- _Exercise brief_
According to the band profile, with which record label did Ages and Ages sign in 2011?

- _Source document_
Ages and Ages is an American rock band from Portland, Oregon. Every member of the band sings accompanied by handclaps, shakers and noise-makers.

The group was voted as a top Portland band by Willamette Week. In 2011, they signed a record deal with Partisan Records and have since undertaken several national U.S. tours. In 2013 the band changed their name from AgesandAges to Ages and Ages. The rechristened band played their first European dates in the winter of 2014.

Career
Ages and Ages was formed in 2009, founded by Tim Perry (vocals, guitar), Rob Oberdorfer (bass, percussion, vocals), Graham Arthur Mackenzie (percussion, vocals), Kate O'Brien-Clarke (violin, percussion, vocals), Lisa Stringfield (vocals, percussion), Liz Robins (vocals, percussion) and Daniel Hunt (drums, percussion, vocals), alongside others from Portland's music community.

Alright You Restless arrived two years later and immediately proved a critical favorite. An ardent audience also surfaced, a committed cohort that included President Barack Obama who included the album's "No Nostalgia," a song "about transcending "the way things can get dark and you can feel claustrophobic, unsatisfied with the status quo" on his 2012 campaign playlist.

Ages and Ages performed at South by Southwest in Austin in March 2011. Their song "No Nostalgia" from their first album, Alright You Restless, was previewed on NPR. The album was recorded "almost entirely live" with seven voices singing into a single microphone, according to one account. It sounds like "a group of friends who drive around in a van singing songs wherever anyone will let them sing," according to critic Ryan White of The Oregonian.

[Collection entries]
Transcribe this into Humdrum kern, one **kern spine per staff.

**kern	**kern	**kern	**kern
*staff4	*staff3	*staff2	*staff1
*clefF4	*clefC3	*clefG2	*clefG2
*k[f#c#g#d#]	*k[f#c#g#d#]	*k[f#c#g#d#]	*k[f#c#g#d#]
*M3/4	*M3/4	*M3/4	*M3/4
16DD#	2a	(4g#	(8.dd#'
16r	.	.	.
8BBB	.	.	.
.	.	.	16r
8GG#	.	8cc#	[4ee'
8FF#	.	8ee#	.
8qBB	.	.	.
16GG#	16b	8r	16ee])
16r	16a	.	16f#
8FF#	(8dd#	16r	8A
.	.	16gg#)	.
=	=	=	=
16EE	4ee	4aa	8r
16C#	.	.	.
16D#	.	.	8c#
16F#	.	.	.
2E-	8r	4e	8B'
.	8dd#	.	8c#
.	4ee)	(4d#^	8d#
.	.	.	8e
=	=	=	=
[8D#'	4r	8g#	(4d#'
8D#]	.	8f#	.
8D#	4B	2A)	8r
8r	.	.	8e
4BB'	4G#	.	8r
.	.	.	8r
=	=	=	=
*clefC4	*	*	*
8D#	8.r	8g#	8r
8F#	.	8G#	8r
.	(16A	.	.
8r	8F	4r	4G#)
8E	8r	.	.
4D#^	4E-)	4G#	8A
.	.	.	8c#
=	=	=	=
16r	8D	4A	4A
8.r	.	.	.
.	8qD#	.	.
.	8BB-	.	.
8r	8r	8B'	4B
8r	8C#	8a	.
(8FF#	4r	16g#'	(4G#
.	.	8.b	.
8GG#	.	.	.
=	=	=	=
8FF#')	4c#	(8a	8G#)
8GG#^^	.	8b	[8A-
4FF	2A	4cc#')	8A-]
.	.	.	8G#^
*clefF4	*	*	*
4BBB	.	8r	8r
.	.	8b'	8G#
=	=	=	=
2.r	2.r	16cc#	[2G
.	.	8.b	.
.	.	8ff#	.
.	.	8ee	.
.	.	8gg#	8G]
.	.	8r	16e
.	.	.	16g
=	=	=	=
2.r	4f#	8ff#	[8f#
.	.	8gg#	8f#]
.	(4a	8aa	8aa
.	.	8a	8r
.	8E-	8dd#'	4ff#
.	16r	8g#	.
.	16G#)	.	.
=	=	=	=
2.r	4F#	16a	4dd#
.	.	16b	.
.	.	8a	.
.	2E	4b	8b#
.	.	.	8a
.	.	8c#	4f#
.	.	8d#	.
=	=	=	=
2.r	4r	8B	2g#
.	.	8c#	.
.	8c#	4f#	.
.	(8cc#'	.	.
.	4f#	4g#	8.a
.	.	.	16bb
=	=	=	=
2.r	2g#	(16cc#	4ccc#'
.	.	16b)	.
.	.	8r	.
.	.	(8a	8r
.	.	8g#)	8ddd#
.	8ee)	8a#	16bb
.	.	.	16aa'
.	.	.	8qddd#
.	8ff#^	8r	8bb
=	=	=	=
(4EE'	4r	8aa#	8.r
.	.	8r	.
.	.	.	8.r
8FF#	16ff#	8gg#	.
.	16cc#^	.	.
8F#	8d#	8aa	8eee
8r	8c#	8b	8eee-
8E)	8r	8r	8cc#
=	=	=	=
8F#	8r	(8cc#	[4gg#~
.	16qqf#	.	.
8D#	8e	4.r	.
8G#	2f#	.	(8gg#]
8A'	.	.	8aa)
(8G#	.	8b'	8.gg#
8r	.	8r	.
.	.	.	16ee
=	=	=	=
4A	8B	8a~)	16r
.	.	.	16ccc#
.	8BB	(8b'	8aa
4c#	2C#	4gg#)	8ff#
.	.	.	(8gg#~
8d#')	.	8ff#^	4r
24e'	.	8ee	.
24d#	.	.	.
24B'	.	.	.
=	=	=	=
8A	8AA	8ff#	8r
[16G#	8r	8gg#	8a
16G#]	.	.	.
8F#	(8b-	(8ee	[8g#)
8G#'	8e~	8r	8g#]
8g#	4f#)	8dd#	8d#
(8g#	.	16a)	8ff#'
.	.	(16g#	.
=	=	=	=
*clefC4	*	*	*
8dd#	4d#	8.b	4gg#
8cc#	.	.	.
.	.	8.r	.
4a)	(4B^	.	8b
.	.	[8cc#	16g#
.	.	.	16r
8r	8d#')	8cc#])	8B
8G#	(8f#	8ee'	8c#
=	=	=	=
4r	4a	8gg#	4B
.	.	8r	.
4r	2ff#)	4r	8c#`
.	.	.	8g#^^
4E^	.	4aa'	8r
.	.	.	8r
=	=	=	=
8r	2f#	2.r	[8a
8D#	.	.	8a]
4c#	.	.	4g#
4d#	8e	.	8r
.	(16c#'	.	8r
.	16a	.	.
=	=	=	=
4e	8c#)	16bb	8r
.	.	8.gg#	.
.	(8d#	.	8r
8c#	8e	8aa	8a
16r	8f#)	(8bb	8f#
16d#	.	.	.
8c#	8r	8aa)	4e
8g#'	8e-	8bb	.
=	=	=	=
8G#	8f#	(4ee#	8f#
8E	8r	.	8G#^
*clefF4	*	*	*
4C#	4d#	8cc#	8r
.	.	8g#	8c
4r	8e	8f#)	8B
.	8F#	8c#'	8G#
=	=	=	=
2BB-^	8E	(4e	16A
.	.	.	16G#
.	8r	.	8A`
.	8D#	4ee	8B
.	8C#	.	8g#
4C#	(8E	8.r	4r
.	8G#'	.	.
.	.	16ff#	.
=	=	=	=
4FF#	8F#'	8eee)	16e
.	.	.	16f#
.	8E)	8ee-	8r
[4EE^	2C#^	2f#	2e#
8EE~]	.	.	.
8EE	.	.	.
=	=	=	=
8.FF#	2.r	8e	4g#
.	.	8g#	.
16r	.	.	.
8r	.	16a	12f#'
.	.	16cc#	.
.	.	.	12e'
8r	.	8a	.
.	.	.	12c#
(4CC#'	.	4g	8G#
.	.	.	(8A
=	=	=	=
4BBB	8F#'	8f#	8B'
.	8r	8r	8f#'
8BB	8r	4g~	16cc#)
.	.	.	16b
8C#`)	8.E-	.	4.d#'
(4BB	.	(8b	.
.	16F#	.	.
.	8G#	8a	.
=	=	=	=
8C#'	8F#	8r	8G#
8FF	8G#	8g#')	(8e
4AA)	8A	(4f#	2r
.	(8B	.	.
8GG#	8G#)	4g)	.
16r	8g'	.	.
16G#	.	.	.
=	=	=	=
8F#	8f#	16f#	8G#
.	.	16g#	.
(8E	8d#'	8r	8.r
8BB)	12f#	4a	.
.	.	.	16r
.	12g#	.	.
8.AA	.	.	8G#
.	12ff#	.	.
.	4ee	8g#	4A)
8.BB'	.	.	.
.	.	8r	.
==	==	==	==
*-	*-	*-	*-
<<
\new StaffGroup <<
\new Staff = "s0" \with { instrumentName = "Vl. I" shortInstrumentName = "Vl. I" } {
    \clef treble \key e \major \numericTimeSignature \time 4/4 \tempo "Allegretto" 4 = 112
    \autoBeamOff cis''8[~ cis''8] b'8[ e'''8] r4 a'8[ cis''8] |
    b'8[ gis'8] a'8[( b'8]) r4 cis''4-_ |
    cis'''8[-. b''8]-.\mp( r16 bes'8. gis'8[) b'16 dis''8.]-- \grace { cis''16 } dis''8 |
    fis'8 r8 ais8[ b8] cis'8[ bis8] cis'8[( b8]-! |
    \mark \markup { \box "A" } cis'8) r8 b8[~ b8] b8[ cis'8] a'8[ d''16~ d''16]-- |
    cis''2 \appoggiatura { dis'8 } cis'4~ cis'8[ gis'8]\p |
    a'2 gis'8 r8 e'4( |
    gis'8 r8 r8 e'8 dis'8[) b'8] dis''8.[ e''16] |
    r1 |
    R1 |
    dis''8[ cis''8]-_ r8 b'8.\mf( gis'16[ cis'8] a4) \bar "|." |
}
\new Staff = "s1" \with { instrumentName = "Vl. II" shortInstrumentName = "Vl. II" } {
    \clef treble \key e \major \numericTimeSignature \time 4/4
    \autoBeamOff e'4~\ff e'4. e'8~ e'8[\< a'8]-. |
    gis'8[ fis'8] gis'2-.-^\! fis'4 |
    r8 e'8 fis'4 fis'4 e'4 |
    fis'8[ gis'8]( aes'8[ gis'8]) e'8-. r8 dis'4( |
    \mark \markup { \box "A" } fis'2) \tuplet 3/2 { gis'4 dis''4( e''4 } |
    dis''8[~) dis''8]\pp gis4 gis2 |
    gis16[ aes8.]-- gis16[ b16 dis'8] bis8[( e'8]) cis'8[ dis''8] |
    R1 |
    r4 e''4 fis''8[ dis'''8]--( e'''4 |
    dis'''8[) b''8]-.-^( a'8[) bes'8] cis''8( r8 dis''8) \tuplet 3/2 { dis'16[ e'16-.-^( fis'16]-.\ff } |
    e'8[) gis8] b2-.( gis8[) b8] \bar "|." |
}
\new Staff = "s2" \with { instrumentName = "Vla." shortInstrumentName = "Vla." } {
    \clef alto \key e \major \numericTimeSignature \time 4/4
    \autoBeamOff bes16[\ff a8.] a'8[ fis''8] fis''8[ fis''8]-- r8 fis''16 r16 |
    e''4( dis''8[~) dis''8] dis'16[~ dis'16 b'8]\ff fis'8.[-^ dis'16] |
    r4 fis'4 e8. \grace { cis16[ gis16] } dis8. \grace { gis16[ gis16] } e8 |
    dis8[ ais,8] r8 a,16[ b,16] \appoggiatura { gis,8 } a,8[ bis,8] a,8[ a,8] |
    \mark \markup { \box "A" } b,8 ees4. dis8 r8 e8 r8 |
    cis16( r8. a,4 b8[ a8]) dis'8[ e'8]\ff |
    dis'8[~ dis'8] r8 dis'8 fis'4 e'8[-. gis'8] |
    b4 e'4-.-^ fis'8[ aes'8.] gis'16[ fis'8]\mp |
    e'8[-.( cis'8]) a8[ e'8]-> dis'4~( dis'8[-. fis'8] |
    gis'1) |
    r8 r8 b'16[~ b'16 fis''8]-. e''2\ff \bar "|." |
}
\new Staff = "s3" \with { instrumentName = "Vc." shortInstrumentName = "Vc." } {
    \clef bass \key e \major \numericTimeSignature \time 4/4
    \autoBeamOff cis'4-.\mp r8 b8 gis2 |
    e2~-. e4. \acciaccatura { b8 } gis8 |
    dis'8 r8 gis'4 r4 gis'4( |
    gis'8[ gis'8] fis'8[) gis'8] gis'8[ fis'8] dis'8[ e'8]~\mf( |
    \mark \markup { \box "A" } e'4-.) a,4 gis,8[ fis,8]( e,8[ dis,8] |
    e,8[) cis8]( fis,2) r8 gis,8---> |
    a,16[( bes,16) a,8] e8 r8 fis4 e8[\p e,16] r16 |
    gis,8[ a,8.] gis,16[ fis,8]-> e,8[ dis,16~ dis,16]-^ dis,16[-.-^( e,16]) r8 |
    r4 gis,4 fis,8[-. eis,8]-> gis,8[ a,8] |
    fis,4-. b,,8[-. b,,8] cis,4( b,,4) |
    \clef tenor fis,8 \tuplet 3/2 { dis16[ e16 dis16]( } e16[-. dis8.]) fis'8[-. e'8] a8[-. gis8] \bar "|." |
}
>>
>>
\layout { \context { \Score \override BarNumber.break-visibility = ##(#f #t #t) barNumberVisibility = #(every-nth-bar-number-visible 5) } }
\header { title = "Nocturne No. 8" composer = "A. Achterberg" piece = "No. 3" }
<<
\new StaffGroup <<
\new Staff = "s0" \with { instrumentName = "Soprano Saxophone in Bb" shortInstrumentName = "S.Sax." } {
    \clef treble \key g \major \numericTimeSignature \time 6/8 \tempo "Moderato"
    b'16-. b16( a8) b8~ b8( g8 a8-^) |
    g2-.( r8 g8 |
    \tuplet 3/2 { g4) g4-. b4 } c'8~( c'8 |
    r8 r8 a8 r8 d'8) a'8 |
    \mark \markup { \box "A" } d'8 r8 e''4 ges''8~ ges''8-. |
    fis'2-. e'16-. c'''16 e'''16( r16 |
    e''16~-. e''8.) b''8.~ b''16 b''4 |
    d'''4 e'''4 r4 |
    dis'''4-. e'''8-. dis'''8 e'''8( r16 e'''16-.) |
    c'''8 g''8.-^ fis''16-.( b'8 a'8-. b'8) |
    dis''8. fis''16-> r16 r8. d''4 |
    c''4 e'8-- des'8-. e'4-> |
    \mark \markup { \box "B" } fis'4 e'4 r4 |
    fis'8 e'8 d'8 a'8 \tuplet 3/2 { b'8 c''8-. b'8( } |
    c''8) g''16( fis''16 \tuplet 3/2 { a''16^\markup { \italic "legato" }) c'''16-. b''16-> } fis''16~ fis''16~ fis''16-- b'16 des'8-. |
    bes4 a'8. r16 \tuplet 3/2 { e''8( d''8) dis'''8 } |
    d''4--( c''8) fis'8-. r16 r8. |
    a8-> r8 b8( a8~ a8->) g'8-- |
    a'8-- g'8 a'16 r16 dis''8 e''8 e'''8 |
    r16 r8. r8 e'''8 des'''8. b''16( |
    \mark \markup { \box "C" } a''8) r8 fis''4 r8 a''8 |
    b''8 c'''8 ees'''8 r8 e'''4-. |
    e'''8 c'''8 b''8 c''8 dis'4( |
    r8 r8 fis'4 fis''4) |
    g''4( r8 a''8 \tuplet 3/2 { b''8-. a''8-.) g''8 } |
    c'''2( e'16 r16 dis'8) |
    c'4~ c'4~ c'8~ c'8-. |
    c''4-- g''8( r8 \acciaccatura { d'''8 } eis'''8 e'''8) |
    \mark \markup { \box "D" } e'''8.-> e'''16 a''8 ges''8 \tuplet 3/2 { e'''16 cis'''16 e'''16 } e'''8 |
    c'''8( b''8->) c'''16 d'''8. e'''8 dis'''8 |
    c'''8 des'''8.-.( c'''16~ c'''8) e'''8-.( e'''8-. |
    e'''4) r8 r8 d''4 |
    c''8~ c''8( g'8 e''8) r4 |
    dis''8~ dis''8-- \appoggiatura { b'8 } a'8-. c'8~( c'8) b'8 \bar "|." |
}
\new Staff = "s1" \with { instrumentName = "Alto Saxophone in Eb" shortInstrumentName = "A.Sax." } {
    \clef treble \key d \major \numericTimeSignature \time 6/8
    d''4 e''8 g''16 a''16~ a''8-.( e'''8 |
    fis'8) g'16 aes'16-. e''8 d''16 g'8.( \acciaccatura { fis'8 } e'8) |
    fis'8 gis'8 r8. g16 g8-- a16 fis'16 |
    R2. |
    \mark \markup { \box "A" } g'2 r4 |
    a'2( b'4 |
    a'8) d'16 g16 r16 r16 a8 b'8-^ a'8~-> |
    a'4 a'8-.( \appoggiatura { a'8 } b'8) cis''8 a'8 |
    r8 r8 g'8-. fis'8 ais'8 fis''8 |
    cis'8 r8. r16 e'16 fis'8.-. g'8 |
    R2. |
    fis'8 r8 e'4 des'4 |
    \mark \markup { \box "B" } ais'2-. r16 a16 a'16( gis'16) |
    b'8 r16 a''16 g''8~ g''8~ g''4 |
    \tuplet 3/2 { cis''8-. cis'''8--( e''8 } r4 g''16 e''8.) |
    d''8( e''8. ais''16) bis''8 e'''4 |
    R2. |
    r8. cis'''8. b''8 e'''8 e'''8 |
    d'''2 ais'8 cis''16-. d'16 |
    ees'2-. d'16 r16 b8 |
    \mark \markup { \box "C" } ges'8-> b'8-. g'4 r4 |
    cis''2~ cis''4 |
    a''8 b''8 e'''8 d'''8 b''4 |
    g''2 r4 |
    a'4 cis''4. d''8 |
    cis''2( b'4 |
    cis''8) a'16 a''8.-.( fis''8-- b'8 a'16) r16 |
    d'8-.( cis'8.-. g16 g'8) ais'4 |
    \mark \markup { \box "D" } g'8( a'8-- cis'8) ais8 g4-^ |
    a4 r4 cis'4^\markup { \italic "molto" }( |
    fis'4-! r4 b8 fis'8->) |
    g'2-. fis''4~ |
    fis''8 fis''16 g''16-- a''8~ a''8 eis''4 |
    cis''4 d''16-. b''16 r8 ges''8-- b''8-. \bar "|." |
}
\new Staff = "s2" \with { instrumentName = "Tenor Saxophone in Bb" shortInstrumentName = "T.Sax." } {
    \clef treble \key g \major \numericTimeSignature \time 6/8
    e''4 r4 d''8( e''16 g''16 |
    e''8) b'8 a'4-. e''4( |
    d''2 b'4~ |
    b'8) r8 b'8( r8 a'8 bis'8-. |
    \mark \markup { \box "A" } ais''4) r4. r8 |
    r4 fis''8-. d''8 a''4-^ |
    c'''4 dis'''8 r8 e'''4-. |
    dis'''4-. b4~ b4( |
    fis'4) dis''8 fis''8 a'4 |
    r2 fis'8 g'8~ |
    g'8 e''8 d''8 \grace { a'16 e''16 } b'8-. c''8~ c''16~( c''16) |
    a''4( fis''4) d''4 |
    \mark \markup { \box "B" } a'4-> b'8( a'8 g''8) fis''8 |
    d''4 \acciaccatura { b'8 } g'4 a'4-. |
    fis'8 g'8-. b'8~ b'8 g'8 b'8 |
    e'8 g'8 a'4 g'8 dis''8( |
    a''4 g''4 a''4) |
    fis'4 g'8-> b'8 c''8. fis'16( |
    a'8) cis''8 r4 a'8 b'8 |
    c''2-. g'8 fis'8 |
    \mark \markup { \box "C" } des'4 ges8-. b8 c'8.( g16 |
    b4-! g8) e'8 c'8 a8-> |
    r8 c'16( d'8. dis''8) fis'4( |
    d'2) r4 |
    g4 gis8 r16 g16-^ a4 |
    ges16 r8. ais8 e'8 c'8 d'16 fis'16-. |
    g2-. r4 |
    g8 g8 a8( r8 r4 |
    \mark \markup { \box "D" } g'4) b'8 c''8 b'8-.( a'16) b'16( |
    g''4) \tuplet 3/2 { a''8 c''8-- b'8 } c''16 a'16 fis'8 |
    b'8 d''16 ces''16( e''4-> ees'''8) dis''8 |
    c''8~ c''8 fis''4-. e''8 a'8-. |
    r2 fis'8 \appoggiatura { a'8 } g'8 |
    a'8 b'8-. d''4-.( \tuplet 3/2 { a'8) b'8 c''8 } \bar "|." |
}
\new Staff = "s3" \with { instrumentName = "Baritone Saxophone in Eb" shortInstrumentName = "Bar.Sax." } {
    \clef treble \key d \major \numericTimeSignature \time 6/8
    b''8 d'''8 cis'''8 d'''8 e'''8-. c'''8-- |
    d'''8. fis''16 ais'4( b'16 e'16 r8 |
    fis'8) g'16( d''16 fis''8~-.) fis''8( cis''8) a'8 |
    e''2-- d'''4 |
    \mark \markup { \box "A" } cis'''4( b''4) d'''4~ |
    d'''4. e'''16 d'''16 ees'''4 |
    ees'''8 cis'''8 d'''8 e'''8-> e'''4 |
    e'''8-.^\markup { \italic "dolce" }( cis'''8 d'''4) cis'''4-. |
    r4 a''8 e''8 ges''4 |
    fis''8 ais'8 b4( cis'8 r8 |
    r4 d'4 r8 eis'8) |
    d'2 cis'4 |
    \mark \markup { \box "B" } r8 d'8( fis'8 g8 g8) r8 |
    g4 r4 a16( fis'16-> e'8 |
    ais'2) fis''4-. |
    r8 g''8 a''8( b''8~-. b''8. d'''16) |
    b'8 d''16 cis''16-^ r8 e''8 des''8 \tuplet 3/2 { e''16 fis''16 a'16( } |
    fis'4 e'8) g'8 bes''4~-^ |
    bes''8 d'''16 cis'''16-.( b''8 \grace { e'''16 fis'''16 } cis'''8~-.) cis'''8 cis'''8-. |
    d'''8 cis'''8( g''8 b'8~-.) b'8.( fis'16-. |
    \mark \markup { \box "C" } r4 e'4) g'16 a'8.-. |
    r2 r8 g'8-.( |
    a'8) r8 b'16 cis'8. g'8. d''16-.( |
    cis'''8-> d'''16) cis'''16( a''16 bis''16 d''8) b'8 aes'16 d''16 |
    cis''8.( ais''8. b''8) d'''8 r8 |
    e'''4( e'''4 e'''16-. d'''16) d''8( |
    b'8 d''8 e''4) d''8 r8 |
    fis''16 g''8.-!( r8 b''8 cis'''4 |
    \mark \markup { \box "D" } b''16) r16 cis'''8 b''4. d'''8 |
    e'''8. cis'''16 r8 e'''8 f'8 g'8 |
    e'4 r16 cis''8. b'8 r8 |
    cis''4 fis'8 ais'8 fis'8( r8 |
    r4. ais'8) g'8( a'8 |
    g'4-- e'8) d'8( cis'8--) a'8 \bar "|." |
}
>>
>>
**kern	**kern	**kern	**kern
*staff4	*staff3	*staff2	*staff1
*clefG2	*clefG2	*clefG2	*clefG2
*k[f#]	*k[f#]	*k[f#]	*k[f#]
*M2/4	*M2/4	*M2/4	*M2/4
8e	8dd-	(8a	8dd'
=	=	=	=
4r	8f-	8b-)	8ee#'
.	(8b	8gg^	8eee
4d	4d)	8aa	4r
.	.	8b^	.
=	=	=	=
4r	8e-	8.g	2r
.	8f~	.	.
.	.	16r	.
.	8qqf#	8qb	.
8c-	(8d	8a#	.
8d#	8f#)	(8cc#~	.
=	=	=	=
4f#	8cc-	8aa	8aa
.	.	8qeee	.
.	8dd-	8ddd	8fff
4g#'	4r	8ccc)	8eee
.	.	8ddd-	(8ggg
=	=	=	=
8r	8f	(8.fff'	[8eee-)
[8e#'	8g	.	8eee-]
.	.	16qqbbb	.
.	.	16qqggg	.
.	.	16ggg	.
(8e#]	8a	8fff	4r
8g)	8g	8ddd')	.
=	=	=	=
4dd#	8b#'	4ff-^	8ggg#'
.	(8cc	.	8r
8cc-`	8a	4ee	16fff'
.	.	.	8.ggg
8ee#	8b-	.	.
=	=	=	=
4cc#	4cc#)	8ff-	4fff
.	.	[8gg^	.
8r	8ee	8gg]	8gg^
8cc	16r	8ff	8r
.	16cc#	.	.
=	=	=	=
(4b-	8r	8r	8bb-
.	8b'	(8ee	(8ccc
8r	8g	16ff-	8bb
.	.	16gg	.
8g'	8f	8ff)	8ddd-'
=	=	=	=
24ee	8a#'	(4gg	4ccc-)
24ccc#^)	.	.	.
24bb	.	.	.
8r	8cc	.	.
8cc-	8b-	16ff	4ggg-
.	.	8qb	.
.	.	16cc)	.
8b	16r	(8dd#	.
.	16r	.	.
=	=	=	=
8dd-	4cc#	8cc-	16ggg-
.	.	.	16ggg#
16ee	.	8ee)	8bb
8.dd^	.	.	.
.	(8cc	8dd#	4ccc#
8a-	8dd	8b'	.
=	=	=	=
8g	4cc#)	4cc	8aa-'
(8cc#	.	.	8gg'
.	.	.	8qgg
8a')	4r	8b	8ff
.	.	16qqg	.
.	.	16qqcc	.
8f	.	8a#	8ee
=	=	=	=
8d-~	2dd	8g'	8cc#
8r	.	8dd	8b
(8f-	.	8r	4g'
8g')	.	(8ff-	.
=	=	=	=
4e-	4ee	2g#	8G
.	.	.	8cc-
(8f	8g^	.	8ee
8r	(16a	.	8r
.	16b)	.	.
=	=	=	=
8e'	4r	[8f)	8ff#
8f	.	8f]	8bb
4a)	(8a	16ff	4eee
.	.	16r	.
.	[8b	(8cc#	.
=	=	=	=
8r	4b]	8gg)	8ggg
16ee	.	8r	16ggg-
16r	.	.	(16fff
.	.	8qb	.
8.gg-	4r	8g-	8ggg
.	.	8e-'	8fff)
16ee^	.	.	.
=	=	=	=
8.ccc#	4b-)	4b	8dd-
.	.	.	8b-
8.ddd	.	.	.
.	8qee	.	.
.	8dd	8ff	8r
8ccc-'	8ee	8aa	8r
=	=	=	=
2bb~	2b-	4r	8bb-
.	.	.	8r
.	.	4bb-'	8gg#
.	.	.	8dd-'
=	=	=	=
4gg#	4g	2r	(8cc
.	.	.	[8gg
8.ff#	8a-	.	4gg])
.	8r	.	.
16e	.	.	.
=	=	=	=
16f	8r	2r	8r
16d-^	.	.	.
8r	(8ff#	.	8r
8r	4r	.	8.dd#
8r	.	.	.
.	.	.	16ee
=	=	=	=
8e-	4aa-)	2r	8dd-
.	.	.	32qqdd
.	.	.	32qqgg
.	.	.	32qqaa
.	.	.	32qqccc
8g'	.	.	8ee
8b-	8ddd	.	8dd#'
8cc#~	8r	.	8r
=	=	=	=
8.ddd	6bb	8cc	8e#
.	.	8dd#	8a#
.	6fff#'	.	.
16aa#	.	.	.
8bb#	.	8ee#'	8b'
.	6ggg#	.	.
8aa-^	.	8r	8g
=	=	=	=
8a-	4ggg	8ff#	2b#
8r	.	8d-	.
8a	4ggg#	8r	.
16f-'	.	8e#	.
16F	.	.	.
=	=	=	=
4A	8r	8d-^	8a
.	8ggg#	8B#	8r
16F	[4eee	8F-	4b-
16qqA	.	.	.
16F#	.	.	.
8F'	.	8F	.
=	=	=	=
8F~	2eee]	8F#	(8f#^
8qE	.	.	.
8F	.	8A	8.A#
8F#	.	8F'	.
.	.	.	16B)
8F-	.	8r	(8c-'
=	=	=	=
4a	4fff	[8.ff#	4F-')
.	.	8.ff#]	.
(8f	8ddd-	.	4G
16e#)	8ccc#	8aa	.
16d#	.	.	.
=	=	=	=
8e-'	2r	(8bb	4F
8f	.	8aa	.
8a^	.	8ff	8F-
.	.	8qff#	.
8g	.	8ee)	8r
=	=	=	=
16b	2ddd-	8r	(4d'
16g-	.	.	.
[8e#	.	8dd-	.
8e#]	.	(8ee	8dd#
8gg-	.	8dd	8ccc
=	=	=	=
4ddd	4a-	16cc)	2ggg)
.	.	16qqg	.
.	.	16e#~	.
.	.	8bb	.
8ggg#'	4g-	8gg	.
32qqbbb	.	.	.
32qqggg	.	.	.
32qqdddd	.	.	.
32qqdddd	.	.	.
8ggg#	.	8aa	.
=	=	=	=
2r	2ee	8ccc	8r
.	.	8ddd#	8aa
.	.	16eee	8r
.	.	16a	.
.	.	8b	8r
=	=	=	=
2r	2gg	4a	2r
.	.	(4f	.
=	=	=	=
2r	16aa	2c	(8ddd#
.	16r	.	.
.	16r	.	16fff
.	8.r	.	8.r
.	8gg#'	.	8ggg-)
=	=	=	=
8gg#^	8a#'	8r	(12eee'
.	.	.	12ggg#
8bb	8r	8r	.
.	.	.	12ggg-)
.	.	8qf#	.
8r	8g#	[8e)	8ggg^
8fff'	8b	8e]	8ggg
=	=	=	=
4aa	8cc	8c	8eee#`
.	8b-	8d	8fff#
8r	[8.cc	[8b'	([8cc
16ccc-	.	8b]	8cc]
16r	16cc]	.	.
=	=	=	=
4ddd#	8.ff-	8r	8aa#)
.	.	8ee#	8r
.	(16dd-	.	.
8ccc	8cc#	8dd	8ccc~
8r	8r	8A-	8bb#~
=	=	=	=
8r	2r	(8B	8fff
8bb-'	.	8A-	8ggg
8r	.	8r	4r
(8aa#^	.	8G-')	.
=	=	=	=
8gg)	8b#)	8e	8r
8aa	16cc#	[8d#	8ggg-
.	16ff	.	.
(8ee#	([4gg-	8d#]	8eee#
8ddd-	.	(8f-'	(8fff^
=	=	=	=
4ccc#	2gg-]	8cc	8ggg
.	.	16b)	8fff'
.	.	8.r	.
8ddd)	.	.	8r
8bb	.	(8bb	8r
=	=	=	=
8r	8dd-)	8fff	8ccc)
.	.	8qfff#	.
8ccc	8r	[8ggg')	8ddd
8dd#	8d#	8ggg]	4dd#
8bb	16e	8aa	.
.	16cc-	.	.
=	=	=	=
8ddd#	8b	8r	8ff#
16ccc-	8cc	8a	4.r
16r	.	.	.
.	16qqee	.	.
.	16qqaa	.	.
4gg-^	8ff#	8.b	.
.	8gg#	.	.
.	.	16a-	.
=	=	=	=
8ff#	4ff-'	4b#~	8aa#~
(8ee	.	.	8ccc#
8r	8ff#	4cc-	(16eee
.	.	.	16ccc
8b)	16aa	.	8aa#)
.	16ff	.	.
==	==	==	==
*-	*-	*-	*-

- _Expected answer_
Partisan Records.